Records for the task:
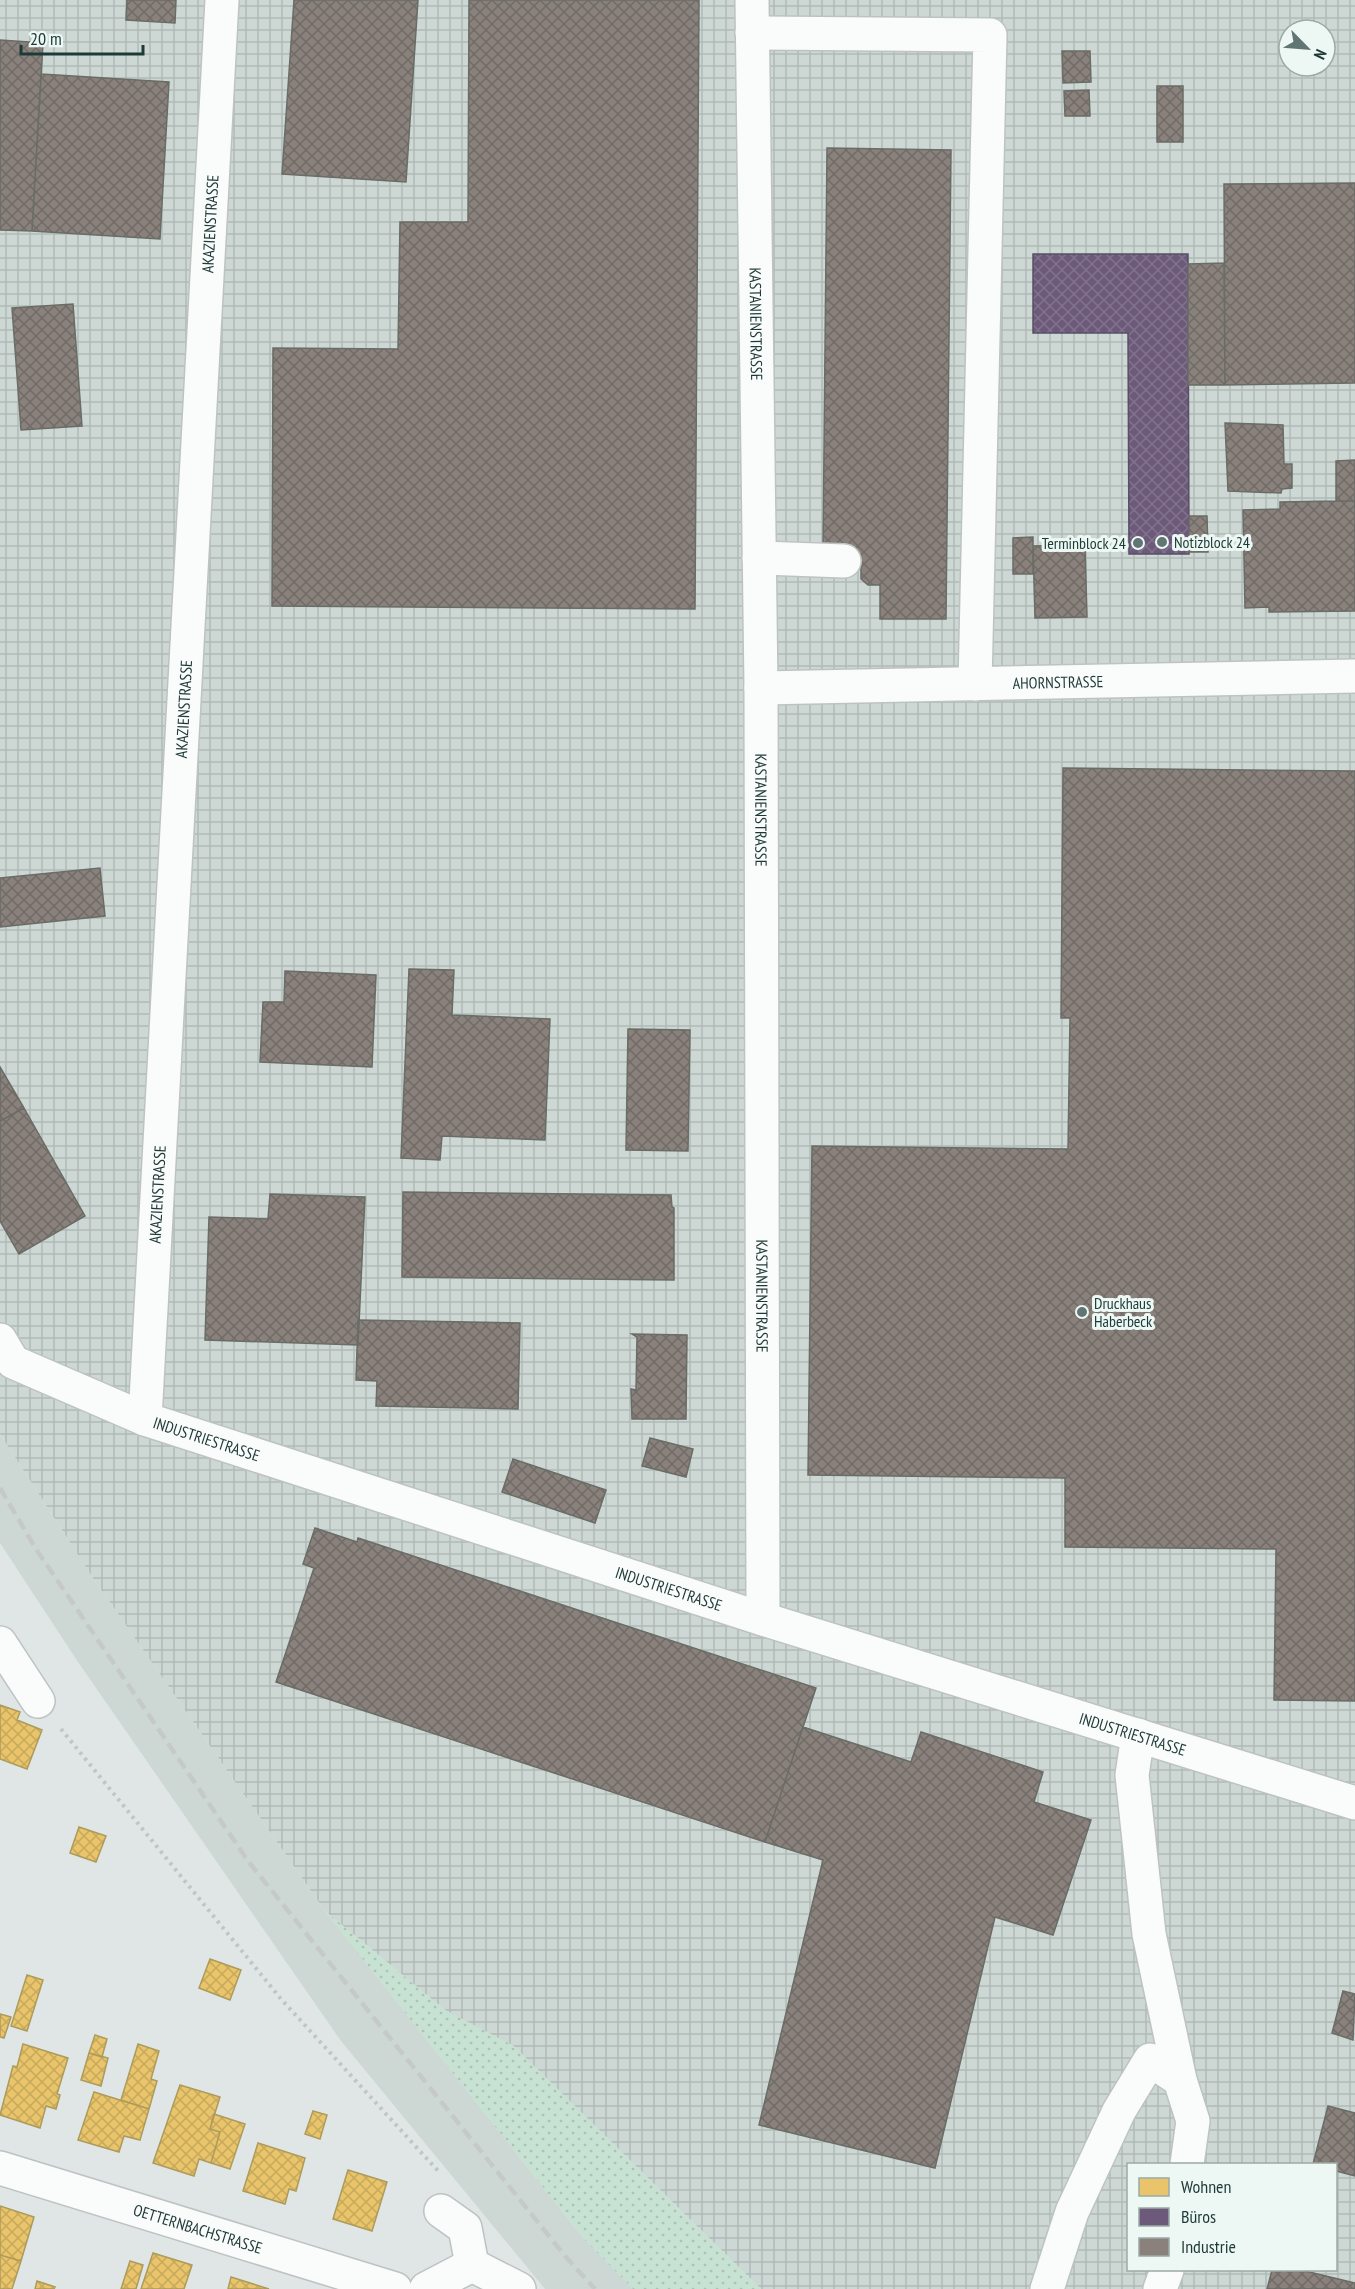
<svg xmlns="http://www.w3.org/2000/svg" width="1355" height="2289" font-family="'PT Sans Narrow',sans-serif">
	<style>
		.built { fill: #cdd8d5 }
		.industrial { fill: url(#industrial-grid); fill-rule: evenodd }
		.grass { fill: url(#grass-dots) }
		.homes { fill: url(#homes-cross-hatch); stroke: #ac9b5a; stroke-width: 1.5 }
		.offices { fill: url(#offices-cross-hatch); stroke: #555066; stroke-width: 1.5 }
		.industry { fill: url(#industry-cross-hatch); stroke: #696c67; stroke-width: 1.5 }
		.lines { fill: none; stroke-linecap: round; stroke-linejoin: round }
		.minor-casing { stroke: #bdc3c2; stroke-width: 36 }
		.path { stroke: #bec7c6; stroke-width: 4; stroke-dasharray: 3 4.5; stroke-linecap: butt }
		.minor { stroke: #fafbfb; stroke-width: 33 }
		.rail { stroke: #c5c9c9; stroke-width: 4.5; stroke-dasharray: 12 6; stroke-linecap: butt }
		.poi-dot { fill: #617673; stroke: #edf7f3; stroke-width: 2 }
		.labels { text-anchor: middle; dominant-baseline: central; stroke-width: 6; stroke-linejoin: round; paint-order: stroke }
		.street-label { font-size: 16px; fill: #1d3a36; stroke: #edf7f3 }
		.poi-label { font-size: 16px; fill: #1d3a36; stroke: #edf7f3; text-anchor: start }
	</style>
	<defs>
		<pattern id="industrial-grid" width="8" height="8" patternUnits="userSpaceOnUse" patternTransform="scale(1.5)"><rect width="8" height="8" fill="#cdd8d5"/><path d="M0 4h8M4 0v8" fill="none" stroke="#b0bab7"/></pattern>
		<pattern id="grass-dots" width="8" height="8" patternUnits="userSpaceOnUse" patternTransform="scale(1.5)"><rect width="8" height="8" fill="#c7e2d3"/><path d="M2 2h.1M6 6h.1" fill="none" stroke="#aac3b6" stroke-width="1.8" stroke-linecap="round"/></pattern>
		<pattern id="homes-cross-hatch" width="8" height="8" patternUnits="userSpaceOnUse" patternTransform="scale(1.5)"><rect width="8" height="8" fill="#e9c46a"/><path d="M0 0l8 8M0 8l8-8" fill="none" stroke="#c7a95c"/></pattern>
		<pattern id="offices-cross-hatch" width="8" height="8" patternUnits="userSpaceOnUse" patternTransform="scale(1.5)"><rect width="8" height="8" fill="#6d597a"/><path d="M0 0l8 8M0 8l8-8" fill="none" stroke="#80748c"/></pattern>
		<pattern id="industry-cross-hatch" width="8" height="8" patternUnits="userSpaceOnUse" patternTransform="scale(1.5)"><rect width="8" height="8" fill="#8a817c"/><path d="M0 0l8 8M0 8l8-8" fill="none" stroke="#706b66"/></pattern>
	</defs>
	<rect width="100%" height="100%" fill="#e0e6e5"/>
	<path class="built" d="M0 1434 93 1578 325 1911 584 2239 633 2289H545L341 2041 78 1662 0 1543Z"/>
	<path class="industrial" d="M0 0H1355V2289H761L514 2047 445 2010 325 1911 93 1578 0 1434ZM1289 30H1325V66H1289ZM1128 2164H1336V2270H1128Z"/>
	<path class="grass" d="M325 1911 445 2010 514 2046 761 2289H633L584 2239Z"/>
	<path class="homes" d="M0 1705 20 1712 17 1720 42 1730 27 1769 0 1759Z
		M79 1827 106 1836 96 1862 70 1853Z
		M210 1959 241 1970 230 2000 199 1988Z
		M27 1975 43 1980 27 2031 11 2026Z
		M0 2014 11 2017 4 2038 0 2037Z
		M95 2035 107 2039 102 2057 89 2053Z
		M23 2044 68 2058 57 2094 60 2095 56 2109 46 2106 40 2128 0 2115 13 2066 17 2067Z
		M138 2044 159 2051 151 2079 157 2081 149 2109 121 2100Z
		M89 2053 108 2058 101 2086 81 2080Z
		M180 2085 220 2097 210 2129 220 2132 211 2163 199 2159 194 2176 153 2163Z
		M94 2092 149 2109 140 2140 124 2136 119 2152 78 2140Z
		M313 2111 327 2115 320 2139 305 2134Z
		M214 2114 245 2124 230 2169 211 2163 220 2132 210 2129Z
		M258 2143 305 2158 296 2191 289 2189 285 2204 243 2191Z
		M348 2170 387 2182 372 2231 333 2219Z
		M0 2206 34 2217 21 2261 0 2255Z
		M153 2253 192 2265 184 2289H141Z
		M0 2255 21 2261 12 2289H0Z
		M130 2261 143 2265 136 2289H121Z
		M231 2277 269 2289H228Z
		M37 2281 55 2287 54 2289H35Z"/>
	<path class="offices" d="M1033 254H1188L1189 554H1129L1128 333H1033Z"/>
	<path class="industry" d="M127 0H176L175 23 126 20Z
		M294 0H418L406 182 282 174Z
		M469 0H699L695 609 272 606 273 348 398 349 400 222H468Z
		M0 40 43 43 32 231 0 230Z
		M1062 51H1090L1091 82 1063 83Z
		M41 74 169 82 160 239 32 231Z
		M1157 86H1183V142H1157Z
		M1089 90 1090 116H1065L1064 91Z
		M827 148 951 150 946 619H880V585H868L861 579V566L823 551Z
		M1355 183V383L1225 385 1224 184Z
		M1224 263 1225 385H1188V264Z
		M73 304 82 426 21 430 12 308Z
		M1225 423 1283 425 1284 464H1292V488L1282 489 1281 493 1228 491Z
		M1355 460V501H1336V461Z
		M1336 501H1355V611L1269 612V607L1245 608 1243 510 1280 509V502Z
		M1189 516H1207L1208 552H1189Z
		M1033 537V574H1013V538Z
		M1085 545 1087 617 1035 618 1033 546Z
		M1063 768 1355 771V1701L1274 1700 1276 1549 1065 1547V1478L808 1475 812 1146 1068 1149 1070 1018H1061Z
		M100 868 105 916 0 927V878Z
		M409 969 454 970 452 1015 550 1019 545 1140 442 1136 440 1160 401 1158Z
		M285 971 376 975 372 1067 260 1062 263 1002H284Z
		M628 1029 690 1030 688 1151 626 1150Z
		M0 1067 24 1108 0 1121Z
		M24 1108 85 1216 19 1254 0 1221V1121Z
		M403 1192 671 1195 672 1207 674 1208V1280L402 1277Z
		M270 1194 365 1197 358 1345 205 1340 209 1217 268 1219Z
		M358 1320 520 1323 518 1409 376 1406 377 1381 356 1380Z
		M632 1334 687 1335 686 1419H632L631 1389 636 1390 637 1337Z
		M650 1438 693 1449 686 1477 642 1466Z
		M513 1459 606 1490 595 1523 502 1492Z
		M315 1528 357 1542 358 1538 816 1688 765 1842 276 1682 314 1568 303 1564Z
		M803 1727 911 1762 921 1732 1043 1772 1034 1802 1091 1820 1053 1935 995 1917 935 2168 759 2125 823 1860 765 1842Z
		M1343 1991 1355 1994 1353 2040 1332 2033Z
		M1328 2106 1355 2113V2176L1336 2171V2164H1313Z
		M1272 2270H1301L1355 2283V2289H1267Z"/>
	<g class="lines">
		<defs>
			<g id="minor">
				<path id="s1" d="M752 0 761 688 763 1619"/>
				<path d="M752 33 990 35 975 684"/>
				<path d="M759 558 844 561"/>
				<path id="s2" d="M761 688 1355 676"/>
				<path id="s3" d="M0 1340 13 1362 145 1419 763 1619 1355 1803"/>
				<path id="s4" d="M145 1419 222 0"/>
				<path d="M0 1643 38 1701"/>
				<path d="M1138 1735 1132 1775 1149 1934 1180 2080 1193 2121 1187 2164"/>
				<path id="s5" d="M0 2168 395 2289"/>
				<path d="M441 2211 465 2228 472 2265"/>
				<path d="M426 2289 472 2265 519 2289"/>
				<path d="M1047 2289 1072 2212 1119 2111 1150 2060 1180 2080"/>
				<path d="M1160 2289 1167 2270"/>
			</g>
		</defs>
		<use href="#minor" class="minor-casing"/>
		<path class="path" d="M61 1729 281 1999 440 2173"/>
		<use href="#minor" class="minor"/>
		<path class="rail" d="M0 1488 36 1549 248 1861 565 2256 595 2289"/>
	</g>
	<g class="poi-dot">
		<circle cx="1162" cy="542" r="6"/>
		<circle cx="1138" cy="543" r="6"/>
		<circle cx="1082" cy="1312" r="6"/>
	</g>
	<g class="labels">
		<g class="street-label">
			<text stroke="none"><textPath href="#s4" startOffset="1197">AKAZIENSTRASSE</textPath></text>
			<text stroke="none"><textPath href="#s1" startOffset="324">KASTANIENSTRASSE</textPath></text>
			<text stroke="none"><textPath href="#s2" startOffset="297">AHORNSTRASSE</textPath></text>
			<text stroke="none"><textPath href="#s4" startOffset="711">AKAZIENSTRASSE</textPath></text>
			<text stroke="none"><textPath href="#s1" startOffset="810">KASTANIENSTRASSE</textPath></text>
			<text stroke="none"><textPath href="#s4" startOffset="225">AKAZIENSTRASSE</textPath></text>
			<text stroke="none"><textPath href="#s1" startOffset="1296">KASTANIENSTRASSE</textPath></text>
			<text stroke="none"><textPath href="#s3" startOffset="234">INDUSTRIESTRASSE</textPath></text>
			<text stroke="none"><textPath href="#s3" startOffset="720">INDUSTRIESTRASSE</textPath></text>
			<text stroke="none"><textPath href="#s3" startOffset="1206">INDUSTRIESTRASSE</textPath></text>
			<text stroke="none"><textPath href="#s5" startOffset="207">OETTERNBACHSTRASSE</textPath></text>
		</g>
		<g class="poi-label">
			<text x="1174" y="542">Notizblock 24</text>
			<text x="1126" y="543" text-anchor="end">Terminblock 24</text>
			<text x="1094" y="1303">Druckhaus<tspan x="1094" dy="18">Haberbeck</tspan></text>
		</g>
	</g>
	<rect x="1127" y="2163" width="210" height="108" fill="#edf7f3" stroke="#9aaba7" stroke-width="1.5"/>
	<rect x="1139" y="2178" width="30" height="18" fill="#e9c46a" stroke="#9aaba7" stroke-width="1.5"/>
	<text x="1181" y="2193" font-size="18" fill="#1d3a36">Wohnen</text>
	<rect x="1139" y="2208" width="30" height="18" fill="#6d597a" stroke="#9aaba7" stroke-width="1.5"/>
	<text x="1181" y="2223" font-size="18" fill="#1d3a36">Büros</text>
	<rect x="1139" y="2238" width="30" height="18" fill="#8a817c" stroke="#9aaba7" stroke-width="1.5"/>
	<text x="1181" y="2253" font-size="18" fill="#1d3a36">Industrie</text>
	<g transform="translate(1307 48) rotate(115)"><circle r="28" fill="#edf7f3" stroke="#9aaba7" stroke-width="1.5"/>
	<path d="M0-4.5L10 22L0 15L-10 22Z" fill="#617673"/>
	<text y="-9" font-size="16" font-weight="bold" text-anchor="middle" fill="#1d3a36">N</text>
	</g>
	<path d="M21 45v9h122v-9" fill="none" stroke="#1d3a36" stroke-width="3"/>
	<text x="30" y="45" font-size="18" fill="#1d3a36" stroke="#edf7f3" stroke-width="4.5" paint-order="stroke">20 m</text>
</svg>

Prompt: Set down, unchanged, only those lines above that fall between the line with "M23 2044 68" and the line with "M37 2281 55", the two end lines included.

Solution:
		M23 2044 68 2058 57 2094 60 2095 56 2109 46 2106 40 2128 0 2115 13 2066 17 2067Z
		M138 2044 159 2051 151 2079 157 2081 149 2109 121 2100Z
		M89 2053 108 2058 101 2086 81 2080Z
		M180 2085 220 2097 210 2129 220 2132 211 2163 199 2159 194 2176 153 2163Z
		M94 2092 149 2109 140 2140 124 2136 119 2152 78 2140Z
		M313 2111 327 2115 320 2139 305 2134Z
		M214 2114 245 2124 230 2169 211 2163 220 2132 210 2129Z
		M258 2143 305 2158 296 2191 289 2189 285 2204 243 2191Z
		M348 2170 387 2182 372 2231 333 2219Z
		M0 2206 34 2217 21 2261 0 2255Z
		M153 2253 192 2265 184 2289H141Z
		M0 2255 21 2261 12 2289H0Z
		M130 2261 143 2265 136 2289H121Z
		M231 2277 269 2289H228Z
		M37 2281 55 2287 54 2289H35Z"/>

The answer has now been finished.